The founder of the Public School System in Brownsville, also founded the Public Library System in the city. A collection that moved from place to place until it finally found a home.
Today it’s part of the Brownsville Fire Department, but nearly one hundred years ago, it was the product of years of hard work and dedication from a group of people who wanted the city to grow and learn.
As Brownsville moved into the 19th century, the only library available was from the business office of a pioneer in Brownsville and South Texas history.
“We go back just to the turn of the century 1895 or so the only library that Brownsville had was the personal library of Captain William Kelly, a steam boat captain in Brownsville,” said Eugene Fernandez, Commissioner of the Cameron County Historical Commission.
But as years passed, a group of women, known as the Learner’s Club, believed the city needed more. So they went on a mission to establish a public library for Brownsville.
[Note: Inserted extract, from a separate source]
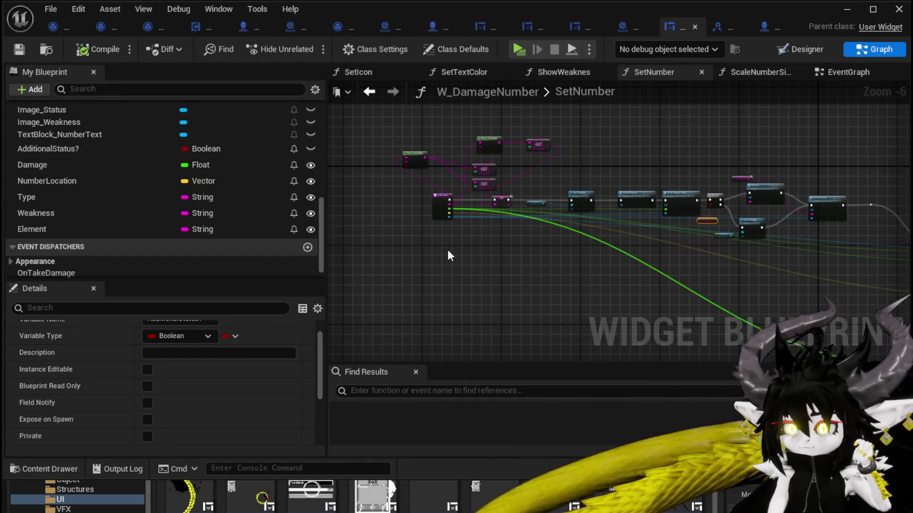
{"action": "scroll", "coordinate": [449, 256], "scroll_direction": "up", "scroll_amount": 4}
Which resulted in a home in 1910 in the Stegman building for six years, when it moved to the Brownsville Herald Building, and then to Market Square, until it finally found its own location, a stand-alone library located on East Adams and 10th street.
The library remained there until 1954, when Jacob Brown Auditorium Complex opened, and a space was created in the name of “The Zachary Taylor Library, and then the Arnulfo Oliveira Memorial Library at Texas Southmost College.
Today, the city’s public library is now in two expansive locations, where residents can seek out the information and education they need.
“It’s a collection of knowledge of humanity so you can see why Brownsville throughout all of this evolutionary process was bent upon having a library to serve its public,” Fernandez said.
The Learners Club still exists and continues to support the Brownsville Public Library System by donating funds, books and historical maps.